A number of polymers are capable of being crosslinked in the presence of a catalyst. A significant improvement in physical and chemical properties of such polymers occurs when such polymers are subjected to a crosslinking process. However, crosslinked polymers become highly viscous as a result of their increased molecular weight, which occurs due to the crosslinking process. As a result, crosslinked polymers are typically incapable of being molded into desired shapes or are incapable of being readily applied over substrate surfaces as a layer.
Thus, a catalyst is stored separately from a polymer or a polymeric component of a coating composition, which contains the polymer. Just before use the catalyst is mixed with the polymeric component to form a pot mix which can then be readily applied as a layer by conventional means, such as by brushing or spraying, over the surfaces of substrates or can be readily shaped into an article by conventional means, such as molding. The polymers in the layer then crosslink in the presence of the catalyst to form a coating on the surface having improved physical and chemical properties, such as durability, water and solvent resistance, mar resistance, block resistance compared to the uncrosslinked polymer.
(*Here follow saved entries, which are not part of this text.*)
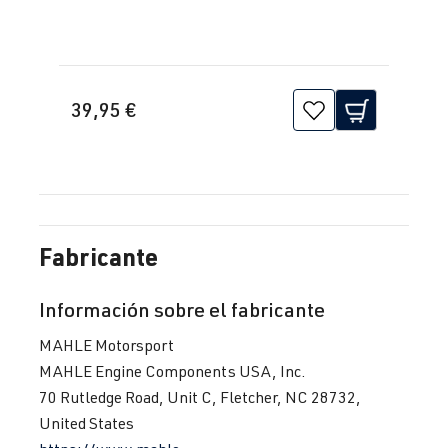
39,95 €
Fabricante
Información sobre el fabricante
MAHLE Motorsport
MAHLE Engine Components USA, Inc.
70 Rutledge Road, Unit C, Fletcher, NC 28732,
United States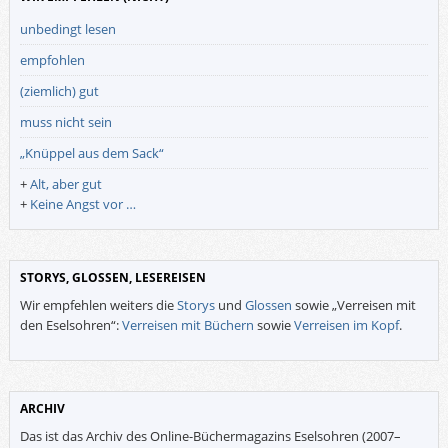
unbedingt lesen
empfohlen
(ziemlich) gut
muss nicht sein
„Knüppel aus dem Sack“
+
Alt, aber gut
+
Keine Angst vor …
STORYS, GLOSSEN, LESEREISEN
Wir empfehlen weiters die
Storys
und
Glossen
sowie „Verreisen mit
den Eselsohren“:
Verreisen mit Büchern
sowie
Verreisen im Kopf
.
ARCHIV
Das ist das Archiv des Online-Büchermagazins Eselsohren (2007–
Several types of catalysts are known to crosslink a polymer. For example, it is conventional to use a heavy metal catalyst, such as a tin compound, for crosslinking polymers having oxidatively crosslinkable functionalities. However, these metal catalysts tend to have a low catalytic activity. As a result, a significantly higher quantity of such catalysts, generally in amounts exceeding 5000 parts per million (ppm) or in excess of 0.5 weight percent based on the total polymer solids weight, have to be added to the polymer for achieving a desired degree of crosslinking of the polymer. Moreover, these metal catalysts have adverse impact on the environment because they are hazardous to human, animal and plant habitat. Furthermore, these heavy metal catalysts cannot be readily degraded into harmless compounds. Thus, articles made from polymers containing these heavy metal catalysts or articles coated with coating compositions containing these heavy metal catalysts cannot be safely disposed of in typical land fills or other disposal sites, unless such catalysts are removed or rendered harmless before disposal. The present invention solves this problem by providing for an oxidative catalyst that has no substantially adverse impact on the environment and it readily undergoes biodegradation upon disposal. As a result, the catalyst of the present invention can be safely disposed of in conventional landfills or disposal sites without any significant impact on the environment. Furthermore, as the catalyst of the present invention is catalytically more active than conventional heavy metal catalysts, smaller amounts of the catalyst of the present invention are needed to achieve the same degree of crosslinking that is accomplished by utilizing higher amounts of conventional heavy metal catalysts.